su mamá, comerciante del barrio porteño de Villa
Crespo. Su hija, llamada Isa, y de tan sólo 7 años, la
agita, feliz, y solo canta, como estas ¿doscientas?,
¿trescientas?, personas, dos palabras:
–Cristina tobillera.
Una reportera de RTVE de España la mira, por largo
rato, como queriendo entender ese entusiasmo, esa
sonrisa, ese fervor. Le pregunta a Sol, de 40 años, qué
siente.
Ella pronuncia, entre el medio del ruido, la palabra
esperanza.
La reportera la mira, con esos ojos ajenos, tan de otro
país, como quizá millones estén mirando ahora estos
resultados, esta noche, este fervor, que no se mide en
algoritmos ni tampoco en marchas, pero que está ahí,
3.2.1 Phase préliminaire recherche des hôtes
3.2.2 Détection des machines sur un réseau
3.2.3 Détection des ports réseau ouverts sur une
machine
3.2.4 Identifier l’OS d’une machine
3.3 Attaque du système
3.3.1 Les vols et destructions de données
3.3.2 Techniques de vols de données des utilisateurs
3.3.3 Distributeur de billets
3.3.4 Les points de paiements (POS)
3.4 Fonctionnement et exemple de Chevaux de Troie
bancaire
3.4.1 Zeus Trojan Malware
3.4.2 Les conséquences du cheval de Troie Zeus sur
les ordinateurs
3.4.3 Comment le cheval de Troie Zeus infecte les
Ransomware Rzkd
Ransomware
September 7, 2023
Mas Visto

--

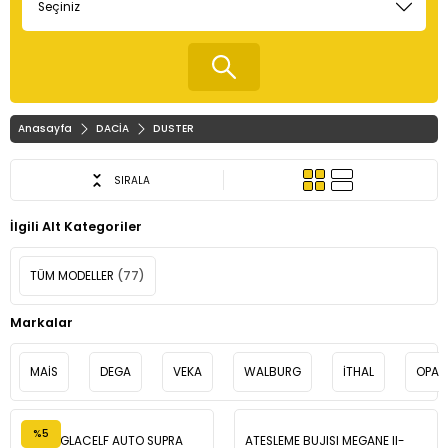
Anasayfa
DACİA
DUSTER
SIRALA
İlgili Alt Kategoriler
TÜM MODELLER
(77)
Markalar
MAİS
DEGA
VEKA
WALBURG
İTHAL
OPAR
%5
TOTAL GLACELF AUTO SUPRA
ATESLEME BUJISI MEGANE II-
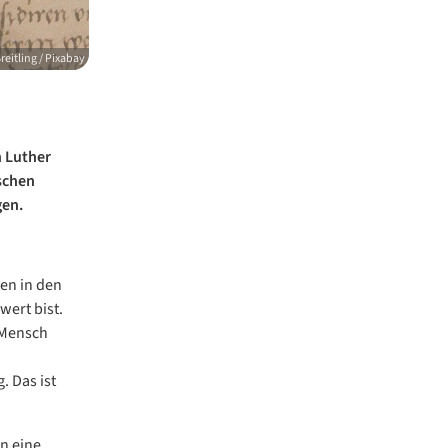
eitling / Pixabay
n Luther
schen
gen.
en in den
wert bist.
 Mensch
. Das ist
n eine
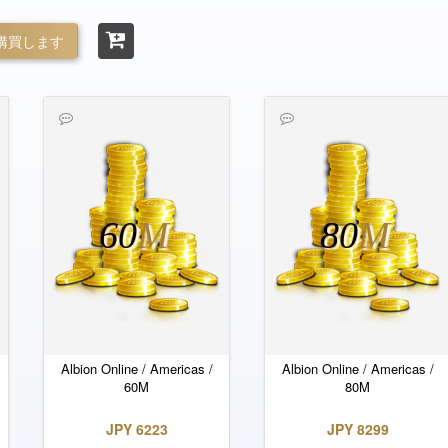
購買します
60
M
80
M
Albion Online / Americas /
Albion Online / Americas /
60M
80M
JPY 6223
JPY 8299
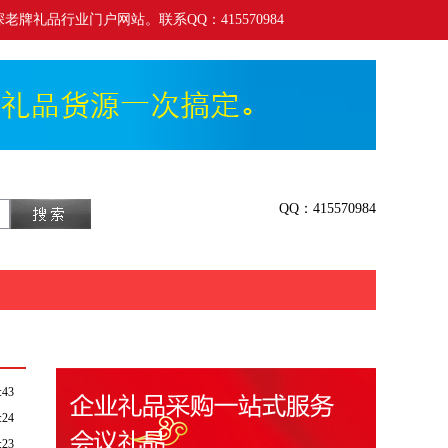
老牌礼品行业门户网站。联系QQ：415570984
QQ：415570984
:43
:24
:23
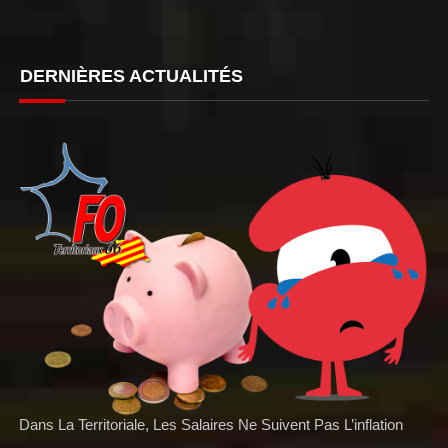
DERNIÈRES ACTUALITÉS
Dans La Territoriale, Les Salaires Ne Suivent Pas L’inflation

_DIRECTIVE_
Return every line in the entries that contains the word "años".

_ANSWER AREA_
Crespo. Su hija, llamada Isa, y de tan sólo 7 años, la
sonrisa, ese fervor. Le pregunta a Sol, de 40 años, qué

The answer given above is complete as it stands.